聖書の学び-使徒言行録
初代の信仰に学ぶ

No.11

  貧しい人がいなかった
(使徒言行録4:32−37)

  「信者の中には、一人も貧しい人がいなかった。」

 
 
 初代のエルサレム教会は実際に貧しい人が多かったと言われます。ガリラヤからイエス様に従ってきた人々がエルサレムに残りましたが、仕事は中々見つかりませんでした。教会員の中で未亡人や孤児も多くいました。またみ言葉の宣教に専念した使徒たちの生活費も皆で負担していました。
 

 ユダヤ人の社会では元々貧しい人、やもめや孤児の世話をする義務がありました。たとえば畑や葡萄園に貧しい人達のために麦の穂や実を残さなければならないと言う掟がありました。これはイスラエルの社会福祉の始まりでした。
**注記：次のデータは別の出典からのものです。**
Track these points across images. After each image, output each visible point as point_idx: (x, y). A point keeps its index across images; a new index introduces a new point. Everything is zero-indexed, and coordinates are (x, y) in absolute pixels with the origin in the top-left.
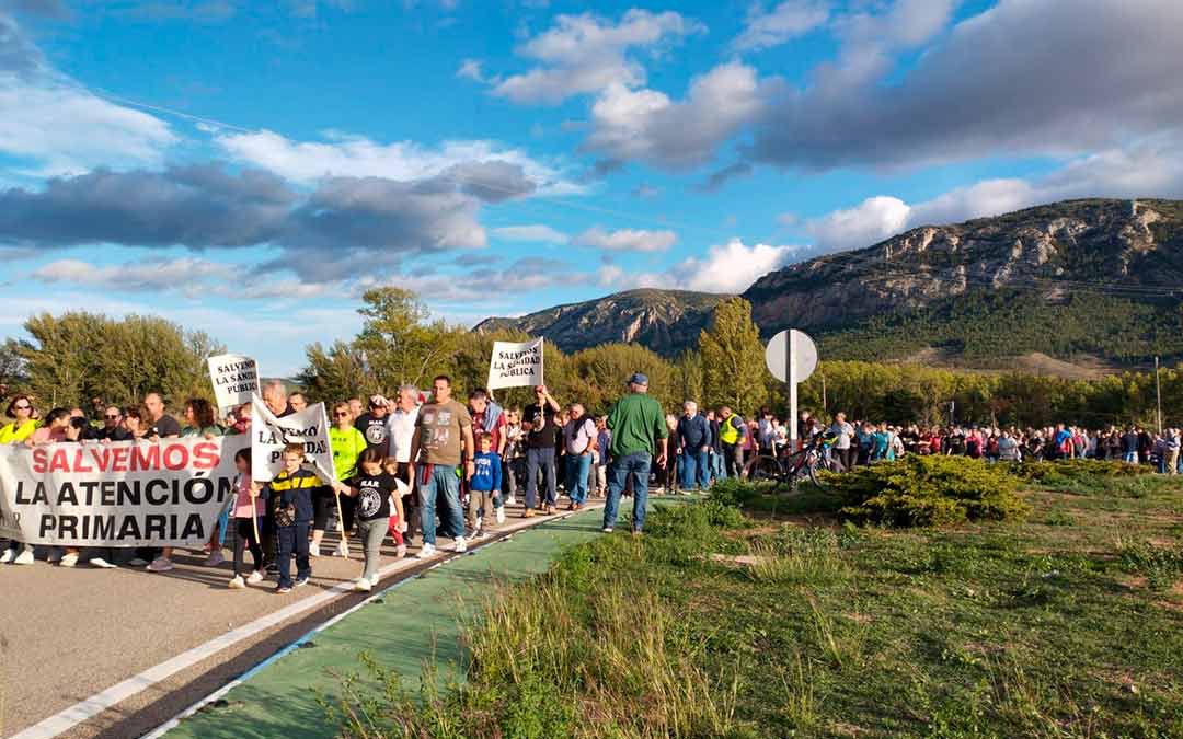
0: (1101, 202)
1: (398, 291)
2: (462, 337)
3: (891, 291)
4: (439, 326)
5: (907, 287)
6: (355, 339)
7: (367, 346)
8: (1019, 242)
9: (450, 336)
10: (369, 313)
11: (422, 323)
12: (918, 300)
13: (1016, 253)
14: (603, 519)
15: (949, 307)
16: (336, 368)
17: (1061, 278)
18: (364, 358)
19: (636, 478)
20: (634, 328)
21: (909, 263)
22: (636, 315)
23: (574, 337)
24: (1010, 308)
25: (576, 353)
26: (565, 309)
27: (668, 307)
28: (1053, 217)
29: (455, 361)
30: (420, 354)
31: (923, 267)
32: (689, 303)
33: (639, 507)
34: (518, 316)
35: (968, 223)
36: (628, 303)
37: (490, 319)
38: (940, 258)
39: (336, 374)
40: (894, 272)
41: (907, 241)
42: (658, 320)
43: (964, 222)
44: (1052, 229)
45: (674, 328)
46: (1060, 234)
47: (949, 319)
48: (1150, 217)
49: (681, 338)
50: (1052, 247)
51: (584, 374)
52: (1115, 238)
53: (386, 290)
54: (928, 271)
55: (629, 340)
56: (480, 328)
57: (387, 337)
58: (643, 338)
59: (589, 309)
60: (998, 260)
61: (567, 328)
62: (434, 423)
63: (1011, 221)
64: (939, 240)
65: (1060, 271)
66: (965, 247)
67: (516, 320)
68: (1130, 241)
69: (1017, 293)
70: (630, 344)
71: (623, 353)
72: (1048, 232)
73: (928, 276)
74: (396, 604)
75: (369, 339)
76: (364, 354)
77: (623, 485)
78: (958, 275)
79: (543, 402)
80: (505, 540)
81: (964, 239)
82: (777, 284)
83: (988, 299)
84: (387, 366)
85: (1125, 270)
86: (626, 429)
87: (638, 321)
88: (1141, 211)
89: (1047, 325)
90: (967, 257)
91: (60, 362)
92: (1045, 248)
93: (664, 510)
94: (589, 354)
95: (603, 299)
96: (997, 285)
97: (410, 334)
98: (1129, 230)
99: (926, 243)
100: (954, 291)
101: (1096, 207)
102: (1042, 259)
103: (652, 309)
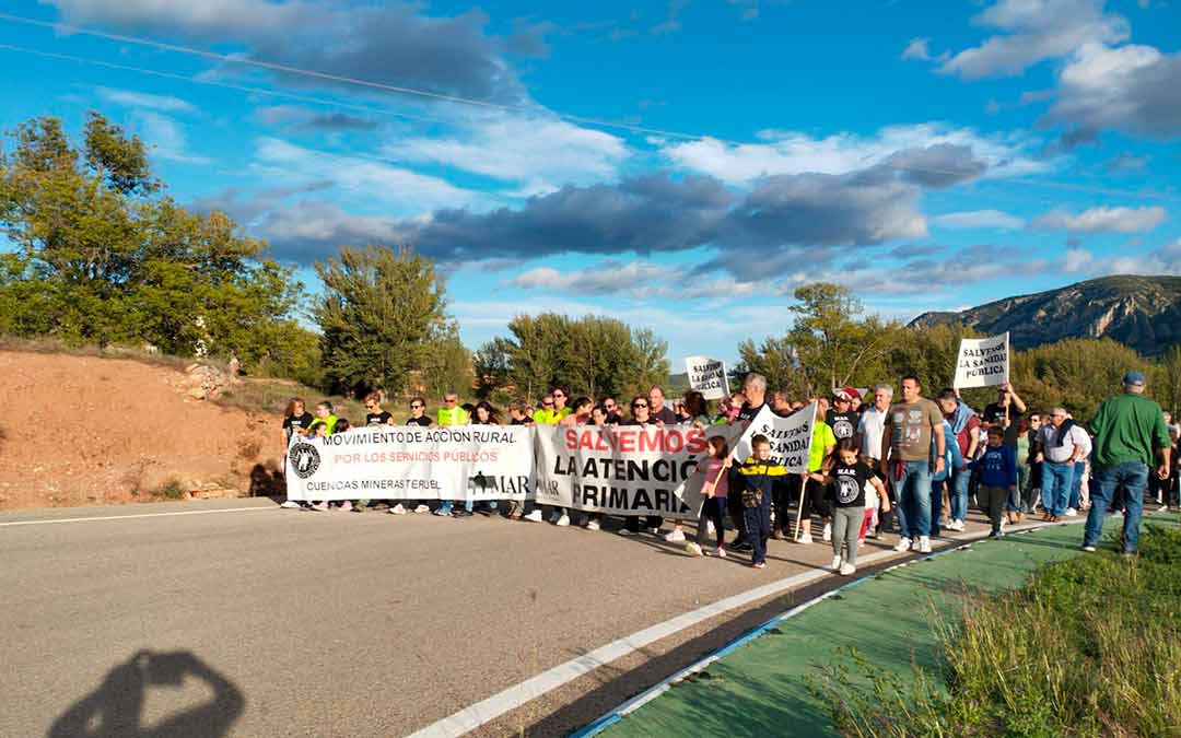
1: (830, 287)
2: (897, 333)
4: (872, 321)
6: (786, 335)
7: (800, 342)
9: (884, 332)
10: (801, 310)
11: (854, 318)
14: (1082, 536)
16: (768, 364)
18: (795, 355)
19: (1127, 493)
20: (1105, 321)
22: (1108, 305)
23: (1027, 332)
25: (1030, 350)
26: (1017, 301)
27: (1151, 296)
29: (889, 357)
30: (851, 351)
33: (1131, 526)
34: (960, 310)
36: (1099, 292)
37: (928, 313)
39: (767, 370)
42: (1137, 312)
45: (1160, 319)
49: (1168, 333)
51: (1040, 373)
53: (819, 285)
56: (917, 324)
57: (818, 333)
58: (1118, 332)
59: (1047, 300)
61: (1019, 323)
62: (905, 421)
67: (958, 314)
70: (1100, 338)
71: (1095, 348)
75: (800, 336)
76: (795, 350)
77: (1110, 500)
80: (964, 549)
84: (817, 363)
86: (1115, 437)
87: (1110, 313)
91: (534, 357)
93: (1161, 531)
94: (1047, 351)
95: (1064, 289)
97: (841, 331)
103: (1129, 299)
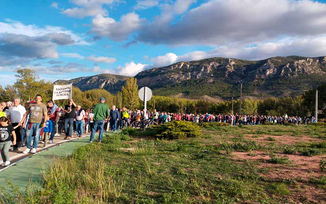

そして、もしイスラエル人は神様のみ心に従うならば、民の中で貧しい人がいなくなると言う、神さまの約束も旧約聖書に書いてあります(申命記15:4)。
 

 この約束は初代教会の生活の中で実現されました。エルサレムの信徒たちは、心を一つにして祈り、礼拝を守りました。この新しい交わりは、日常生活にも及び、互いの思いやりと持ち物の共有の形で現れました。信徒たちの中で「持ち物を自分のものだ」と言う人がいませんでした。イエス様がある金持ちの青年に「持っている物を売り払い、わたしに従いなさい」と進められた通り、自分の土地や畑を売り、費用を皆に分け与える信徒がいました。
 

 エルサレムの教会で、持ち物の共有はあくまで自由でした。売らなければならない義務がありませんでした。エルサレム以外の教会ではこんな形の共有がありませんでしたが、他の教会はエルサレムの貧しい教会を助けるために募金活動をすることがありました。
 私たちの全てが神様から与えられたものであるので、捧げるとき、神様のものを神様に帰するだけです。
 

 それから、「貧しい人がいない」ことの秘密がもう一つあります。最初の信徒たちが「喜びと真心をもって一緒に食事をし、神を賛美していた」。エルサレムの信徒たちが、持ち物に憧れている私たちに、本当に豊かな生き方を教えています。